Book Review: Darwin’s Sacred Cause

A guest post by Paul Cox

In this year of anniversaries — birth and publication alike — it might seem as though everything that could be said about Charles Darwin has been said many times over. The man on the ten pound note has been scrutinised as much as any figure since Shakespeare, and would seem to have much less to hide. Darwin biographers Adrian Desmond and James Moore, however, have chosen the occasion as an opportunity to wipe the slate clean, from their own 1991 tome Darwin as much as any other, and tell a very different story of the conception and birth of natural selection. In doing so they remind us that the impartial, empirical Darwin of legend is more a reflection of our ideal of the Scientist, and that no man of the age of abolition was a moral island.

The exhaustive mass of evidence in the new book ensures that Darwin’s anti-slavery agenda cannot be overlooked by future scholars. Readers hoping for a brief addendum to the full 1991 biography will find, instead, a complete alternate history, one so fully fleshed out that it seems improbable to have overlooked it for a century and a half.
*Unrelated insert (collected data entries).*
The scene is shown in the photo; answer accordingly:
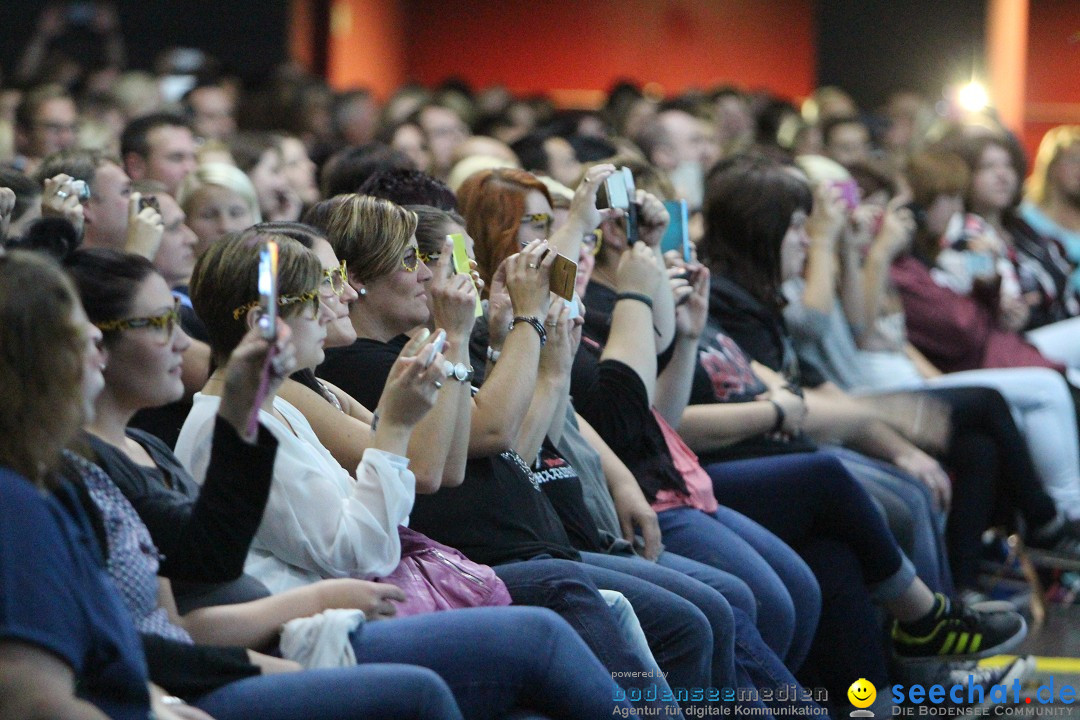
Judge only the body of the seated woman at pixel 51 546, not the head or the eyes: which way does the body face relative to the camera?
to the viewer's right

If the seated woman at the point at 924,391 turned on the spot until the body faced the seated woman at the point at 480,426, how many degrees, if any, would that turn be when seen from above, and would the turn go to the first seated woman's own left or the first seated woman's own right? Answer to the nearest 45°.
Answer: approximately 90° to the first seated woman's own right

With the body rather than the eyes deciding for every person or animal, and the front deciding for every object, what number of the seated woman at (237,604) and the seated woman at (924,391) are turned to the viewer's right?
2

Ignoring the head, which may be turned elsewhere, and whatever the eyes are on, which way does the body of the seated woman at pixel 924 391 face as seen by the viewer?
to the viewer's right

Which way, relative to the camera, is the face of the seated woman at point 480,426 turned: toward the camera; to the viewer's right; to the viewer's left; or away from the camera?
to the viewer's right

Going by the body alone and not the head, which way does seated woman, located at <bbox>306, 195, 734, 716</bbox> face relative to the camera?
to the viewer's right

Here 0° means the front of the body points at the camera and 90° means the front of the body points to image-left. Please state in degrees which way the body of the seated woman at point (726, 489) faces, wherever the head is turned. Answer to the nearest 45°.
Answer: approximately 270°

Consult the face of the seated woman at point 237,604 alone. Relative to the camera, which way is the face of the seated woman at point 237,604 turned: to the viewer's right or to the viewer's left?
to the viewer's right

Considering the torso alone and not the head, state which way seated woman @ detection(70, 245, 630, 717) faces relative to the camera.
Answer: to the viewer's right
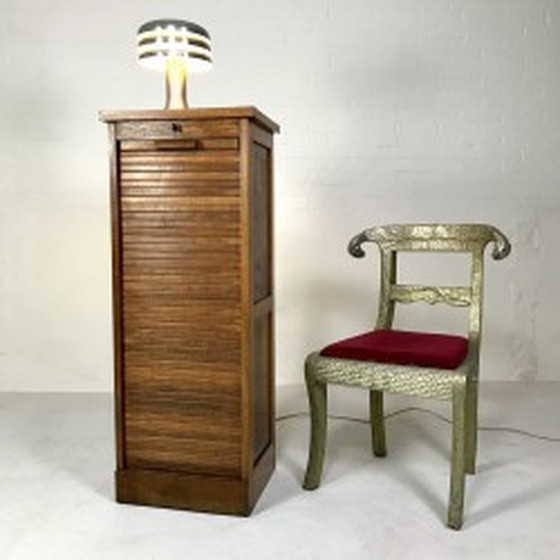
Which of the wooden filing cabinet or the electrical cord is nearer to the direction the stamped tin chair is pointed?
the wooden filing cabinet

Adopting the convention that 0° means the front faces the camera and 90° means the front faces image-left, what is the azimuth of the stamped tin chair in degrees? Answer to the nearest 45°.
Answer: approximately 45°

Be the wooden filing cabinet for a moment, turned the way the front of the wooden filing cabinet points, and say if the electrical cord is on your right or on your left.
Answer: on your left

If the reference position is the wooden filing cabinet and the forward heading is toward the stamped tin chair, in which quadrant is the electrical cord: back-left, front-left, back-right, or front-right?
front-left

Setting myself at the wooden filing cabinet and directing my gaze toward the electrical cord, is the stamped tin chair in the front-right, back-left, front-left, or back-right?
front-right

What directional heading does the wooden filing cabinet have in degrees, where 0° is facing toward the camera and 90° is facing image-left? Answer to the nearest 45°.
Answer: approximately 0°

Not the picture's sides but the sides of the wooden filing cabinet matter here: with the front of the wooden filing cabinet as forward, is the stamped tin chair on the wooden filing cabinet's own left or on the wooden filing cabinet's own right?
on the wooden filing cabinet's own left

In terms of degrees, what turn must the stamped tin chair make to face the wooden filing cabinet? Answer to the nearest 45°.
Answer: approximately 45° to its right

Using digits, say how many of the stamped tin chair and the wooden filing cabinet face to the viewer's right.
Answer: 0
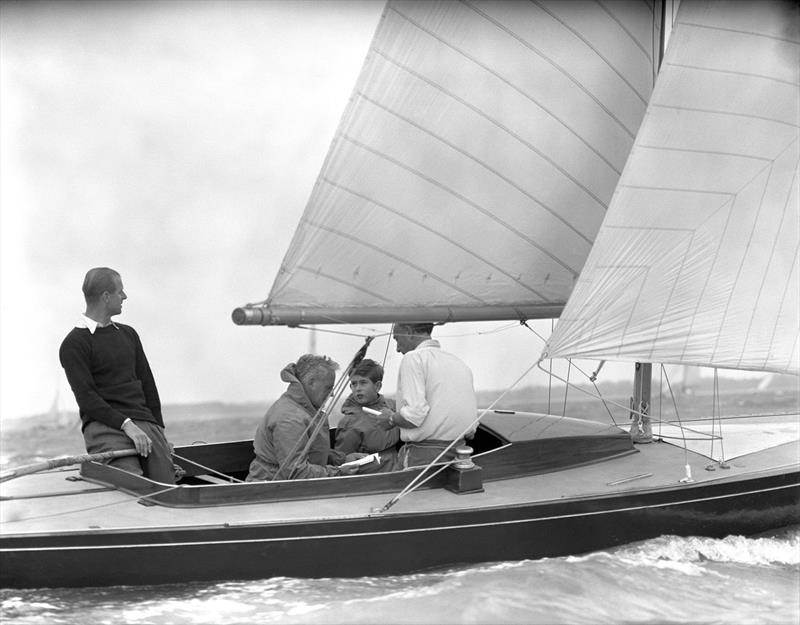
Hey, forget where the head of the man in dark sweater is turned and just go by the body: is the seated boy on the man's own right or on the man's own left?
on the man's own left

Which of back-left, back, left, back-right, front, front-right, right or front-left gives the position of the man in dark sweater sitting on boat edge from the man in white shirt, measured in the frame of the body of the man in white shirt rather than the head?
front-left

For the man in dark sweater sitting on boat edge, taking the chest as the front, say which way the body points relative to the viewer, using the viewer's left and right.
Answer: facing the viewer and to the right of the viewer

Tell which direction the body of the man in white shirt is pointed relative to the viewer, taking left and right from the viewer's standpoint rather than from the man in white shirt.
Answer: facing away from the viewer and to the left of the viewer

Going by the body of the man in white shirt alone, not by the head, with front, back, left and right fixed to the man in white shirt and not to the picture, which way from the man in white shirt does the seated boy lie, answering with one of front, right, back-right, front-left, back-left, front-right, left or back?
front

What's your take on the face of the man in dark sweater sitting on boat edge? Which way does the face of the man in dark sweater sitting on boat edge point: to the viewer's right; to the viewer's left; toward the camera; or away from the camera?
to the viewer's right

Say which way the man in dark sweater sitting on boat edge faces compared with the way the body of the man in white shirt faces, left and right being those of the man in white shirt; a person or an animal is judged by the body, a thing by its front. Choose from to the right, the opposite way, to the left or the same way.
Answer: the opposite way

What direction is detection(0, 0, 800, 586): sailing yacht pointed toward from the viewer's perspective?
to the viewer's right
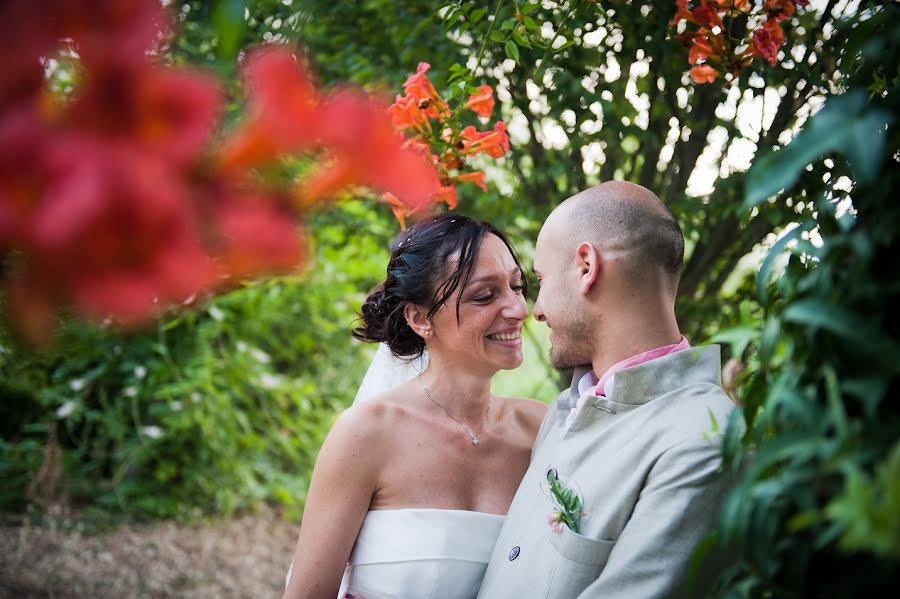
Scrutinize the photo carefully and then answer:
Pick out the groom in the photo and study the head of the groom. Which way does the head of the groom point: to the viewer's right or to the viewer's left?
to the viewer's left

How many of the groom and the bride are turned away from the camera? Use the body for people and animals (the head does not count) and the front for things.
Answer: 0

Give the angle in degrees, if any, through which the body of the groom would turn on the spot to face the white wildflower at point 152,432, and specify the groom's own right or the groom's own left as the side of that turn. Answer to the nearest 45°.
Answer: approximately 90° to the groom's own right

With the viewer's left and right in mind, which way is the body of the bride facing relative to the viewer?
facing the viewer and to the right of the viewer

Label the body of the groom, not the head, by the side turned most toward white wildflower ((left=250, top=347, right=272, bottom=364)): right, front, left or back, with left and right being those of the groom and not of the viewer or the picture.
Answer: right

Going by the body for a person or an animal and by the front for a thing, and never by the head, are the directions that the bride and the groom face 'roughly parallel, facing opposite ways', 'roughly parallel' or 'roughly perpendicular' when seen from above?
roughly perpendicular

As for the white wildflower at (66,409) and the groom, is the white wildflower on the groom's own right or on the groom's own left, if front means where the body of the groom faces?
on the groom's own right

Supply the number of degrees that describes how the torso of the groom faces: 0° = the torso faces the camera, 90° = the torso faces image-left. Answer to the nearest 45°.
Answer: approximately 45°
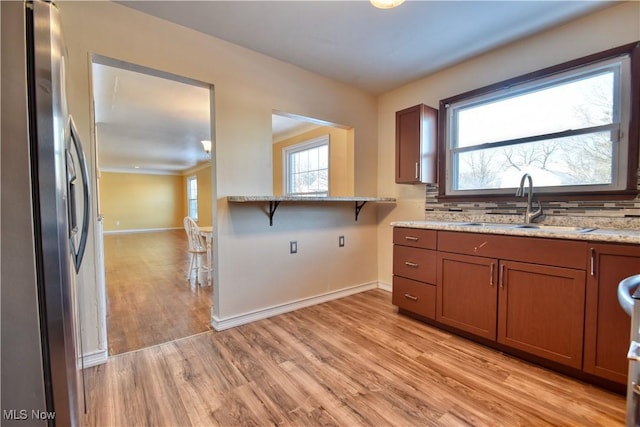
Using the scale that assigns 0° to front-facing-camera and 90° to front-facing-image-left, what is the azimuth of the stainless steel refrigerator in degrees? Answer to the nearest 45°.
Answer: approximately 270°

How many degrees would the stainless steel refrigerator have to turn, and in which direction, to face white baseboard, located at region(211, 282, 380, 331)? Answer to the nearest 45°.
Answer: approximately 45° to its left

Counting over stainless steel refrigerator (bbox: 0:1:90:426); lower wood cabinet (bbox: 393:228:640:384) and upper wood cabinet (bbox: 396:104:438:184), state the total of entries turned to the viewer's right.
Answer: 1

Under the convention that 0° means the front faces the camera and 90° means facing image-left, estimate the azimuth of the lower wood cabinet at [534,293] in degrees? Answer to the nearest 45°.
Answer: approximately 45°

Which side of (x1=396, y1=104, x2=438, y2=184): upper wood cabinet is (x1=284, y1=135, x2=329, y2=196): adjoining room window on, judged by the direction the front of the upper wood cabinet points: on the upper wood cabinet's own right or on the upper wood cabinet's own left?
on the upper wood cabinet's own right

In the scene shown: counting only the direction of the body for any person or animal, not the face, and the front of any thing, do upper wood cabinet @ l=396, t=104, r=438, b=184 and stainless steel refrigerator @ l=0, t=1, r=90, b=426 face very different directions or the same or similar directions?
very different directions

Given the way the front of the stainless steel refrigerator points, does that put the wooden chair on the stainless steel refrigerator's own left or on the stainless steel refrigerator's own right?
on the stainless steel refrigerator's own left
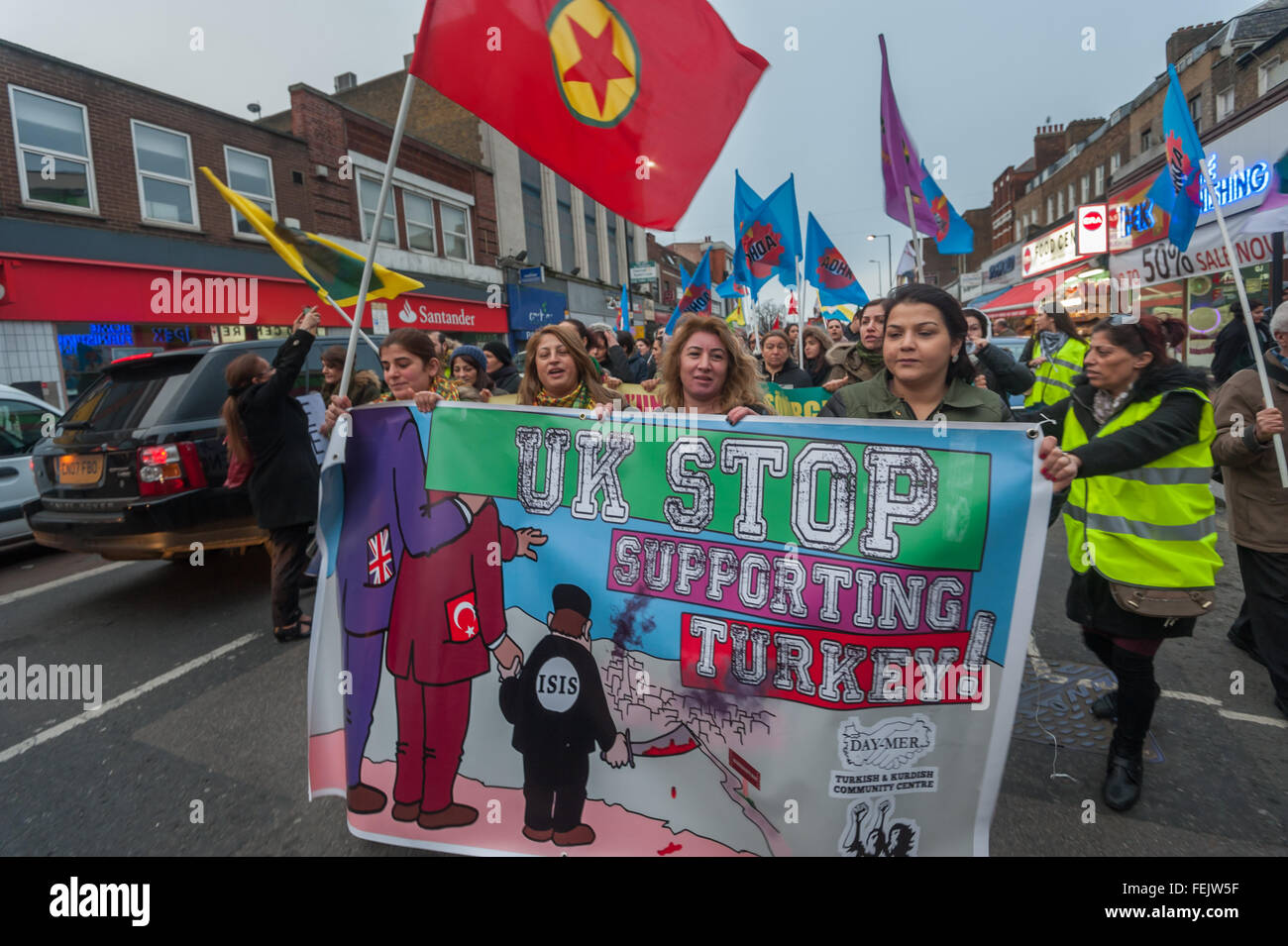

Nor was it in the beginning, Desmond and Moore argue; given the volatile climate in which the Origin of Species and Descent of Man were published, with common descent facing off against a slavery-supporting scientific racism promoting separate origins for Africans and Anglo-Saxons, few contemporaries failed to read between the lines.

While the work is triumphant in establishing a new, crusading, deeply moral Darwin touched by early encounters with people of other races — a Darwin for the multicultural future — it proves conspicuous that the authors only briefly address their own motivations. Enemies of Darwinism continue to see the Origin of Species itself as the 19th and 20th centuries’ great engine of racism and oppression, loading its legacy with everything from colonial excess to Nazi eugenics, most often by way of Herbert Spencer and his misattributed ‘survival of the fittest.’ In presenting a Darwin who stood firmly on the side of brotherhood among men, the authors aim to bring the theorist back on the side of humanity. It is a convincing reminder that Darwin did not invent the ideas of racial separation or superiority, and in fact dedicated his great works to fighting them. His foes, however, will hardly be impressed by good intentions.

Darwin’s Sacred Cause, Race, Slavery and the Quest for Human Origins is published by Allen Lane.